Mumbai-based Piper Serica Advisors, established in 2003, one of India’s top-rated SEBI registered portfolio management service provider that provides access to the Indian and international investors to the high-growth Indian equity markets, recently launched SEBI Registered Category 1 Angel Fund to invest in early-stage companies that are using technology to either disrupt or significantly improve industries and processes. The current fund size is capped at Rs. 100 crores with a small green shoe option. The Fund will make 30-40 investments over the next 3-year period. The launch was led by Mr.Abhay Agarwal, Founder and Fund Manager at Piper Serica.
Piper Serica’s Angel fund mainly focuses on start-ups with exponential growth models. The Fund aims to be a seed-to-IPO fund and will stay with its winners for a period of up to 10 years and to reduce the risk of high mortality.
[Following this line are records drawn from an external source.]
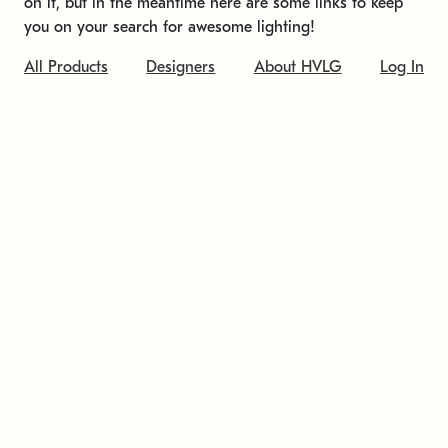
on it, but in the meantime here are some links to keep
you on your search for awesome lighting!
All Products
Designers
About HVLG
Log In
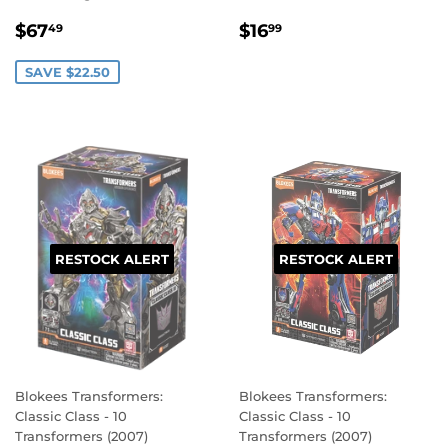
SALE
$67.49
REGULAR
$16.99
$67
$16
49
99
PRICE
PRICE
SAVE $22.50
RESTOCK ALERT
RESTOCK ALERT
Blokees Transformers:
Blokees Transformers:
Classic Class - 10
Classic Class - 10
Transformers (2007)
Transformers (2007)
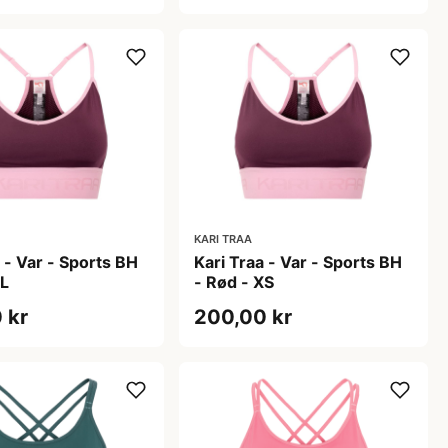
KARI TRAA
 - Var - Sports BH
Kari Traa - Var - Sports BH
XL
- Rød - XS
 kr
200,00 kr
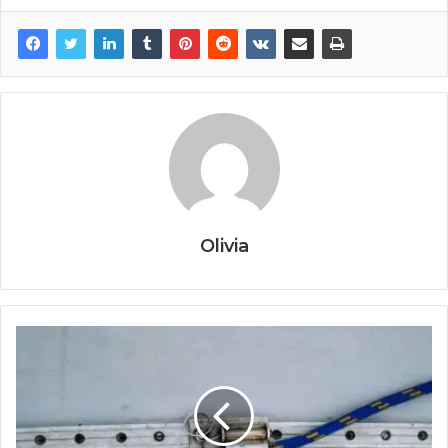
Olivia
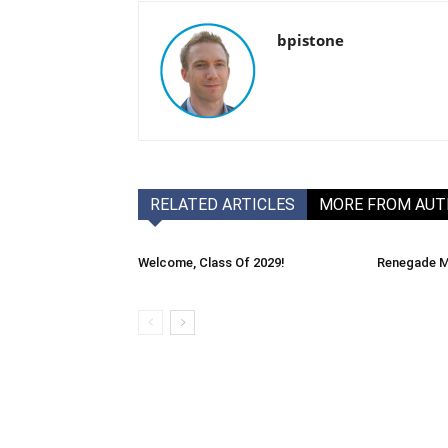
bpistone
RELATED ARTICLES
MORE FROM AU
Welcome, Class Of 2029!
Renegade M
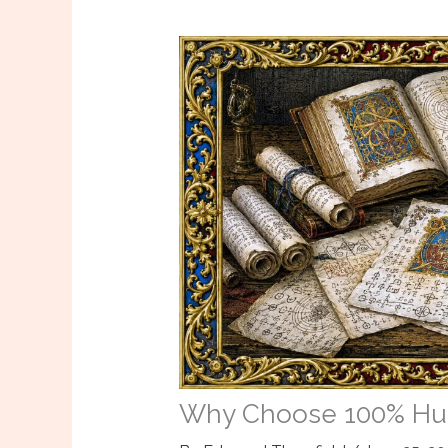
Why Choose 100% Hum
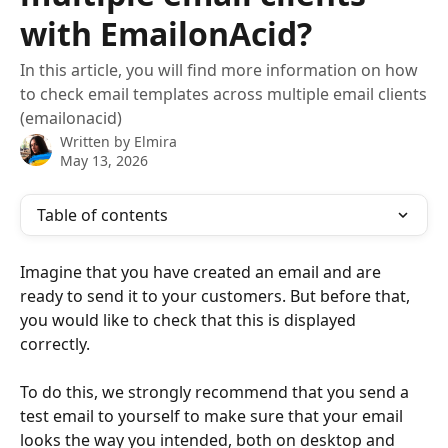
with EmailonAcid?
In this article, you will find more information on how
to check email templates across multiple email clients
(emailonacid)
Written by
Elmira
May 13, 2026
Table of contents
Imagine that you have created an email and are 
ready to send it to your customers. But before that, 
you would like to check that this is displayed 
correctly.
To do this, we strongly recommend that you send a 
test email to yourself to make sure that your email 
looks the way you intended, both on desktop and 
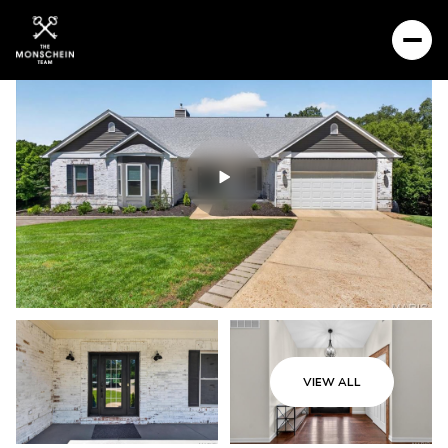
VIEW ALL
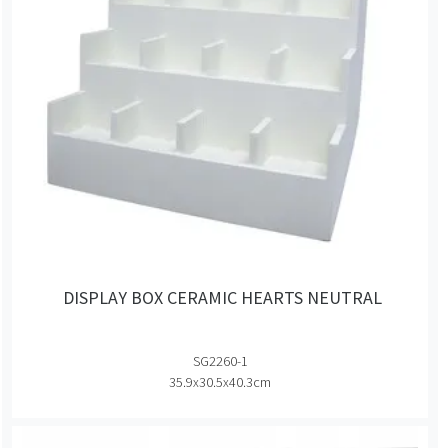
DISPLAY BOX CERAMIC HEARTS NEUTRAL
SG2260-1
35.9x30.5x40.3cm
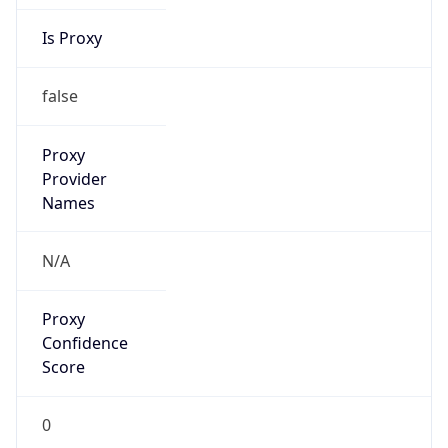
Is Proxy
false
Proxy
Provider
Names
N/A
Proxy
Confidence
Score
0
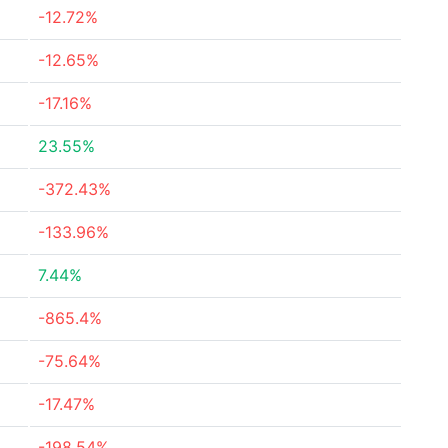
-12.72%
-12.65%
-17.16%
23.55%
-372.43%
-133.96%
7.44%
-865.4%
-75.64%
-17.47%
-198.54%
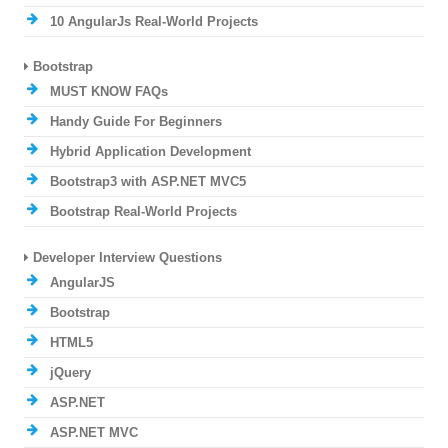
10 AngularJs Real-World Projects
Bootstrap
MUST KNOW FAQs
Handy Guide For Beginners
Hybrid Application Development
Bootstrap3 with ASP.NET MVC5
Bootstrap Real-World Projects
Developer Interview Questions
AngularJS
Bootstrap
HTML5
jQuery
ASP.NET
ASP.NET MVC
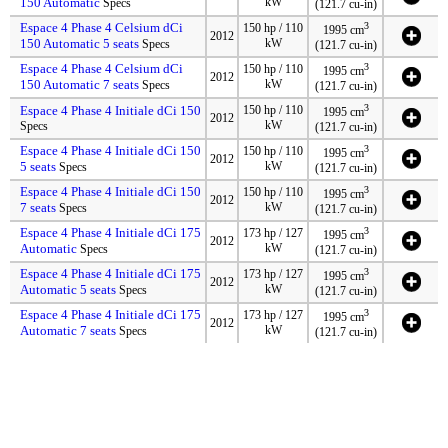
150 Automatic
kW
Specs
(121.7 cu-in)
Espace 4 Phase 4 Celsium dCi
3
150 hp / 110
1995 cm
2012
150 Automatic 5 seats
kW
Specs
(121.7 cu-in)
Espace 4 Phase 4 Celsium dCi
3
150 hp / 110
1995 cm
2012
150 Automatic 7 seats
kW
Specs
(121.7 cu-in)
3
Espace 4 Phase 4 Initiale dCi 150
150 hp / 110
1995 cm
2012
kW
Specs
(121.7 cu-in)
Espace 4 Phase 4 Initiale dCi 150
3
150 hp / 110
1995 cm
2012
5 seats
kW
Specs
(121.7 cu-in)
Espace 4 Phase 4 Initiale dCi 150
3
150 hp / 110
1995 cm
2012
7 seats
kW
Specs
(121.7 cu-in)
Espace 4 Phase 4 Initiale dCi 175
3
173 hp / 127
1995 cm
2012
Automatic
kW
Specs
(121.7 cu-in)
Espace 4 Phase 4 Initiale dCi 175
3
173 hp / 127
1995 cm
2012
Automatic 5 seats
kW
Specs
(121.7 cu-in)
Espace 4 Phase 4 Initiale dCi 175
3
173 hp / 127
1995 cm
2012
Automatic 7 seats
kW
Specs
(121.7 cu-in)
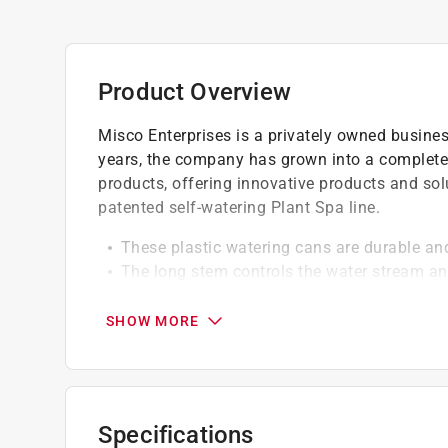
Product Overview
Misco Enterprises is a privately owned busine
years, the company has grown into a complete
products, offering innovative products and sol
patented self-watering Plant Spa line.
These plastic watering cans are durable and
The long stem controls the water stream an
operate grip
Avaibale in assorted colors blue, pink & gre
SHOW MORE
Specifications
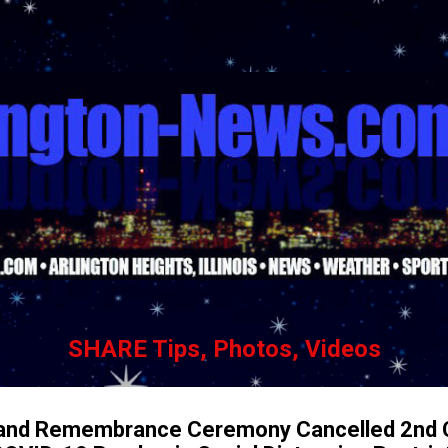
Skip to main content
SHARE Tips, Photos, Videos
 and Remembrance Ceremony Cancelled 2nd 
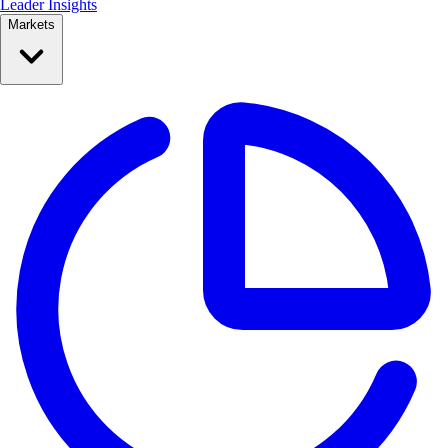
Leader Insights
Markets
The Fund will use its proprietary AI ML based tool called Yoda.ai to screen investment opportunities. This is a unique tool developed by the management team to improve its decision-making process by making it objective and quick.This tool uses 17 parameters to predict the probability of success and then selects the company with a score of 70% or above for further diligence. This is the first AIF being raised by Piper Serica and it plans to raise a series of AIFs over the coming years
Piper Serica Angel Fund is managed by a very experienced team that has multi-decade experience of investing in start-ups as well as public markets through its PMS and advisory services. The Fund will prioritize joint investment opportunities with other lead investors that may include syndicates, individuals, angel platforms and funds, accelerators, and incubators.
Commenting on this announcement, Abhay Aggarwal, Founder and Fund manager, Piper Serica said“It is a very exciting time to invest in start-ups in India just as the start-up ecosystem is ramping up. We are seeing some exceptional talent aspire to become entrepreneurs. India’s economic growth over the next decade will create hundreds of unicorns. HNI investors should definitely allocate a portion of their equity portfolio to start-ups with the objective of making high returns over a long holding period. At the same time, investing in start-ups is fraught with risks therefore better to invest through a well-managed fund”.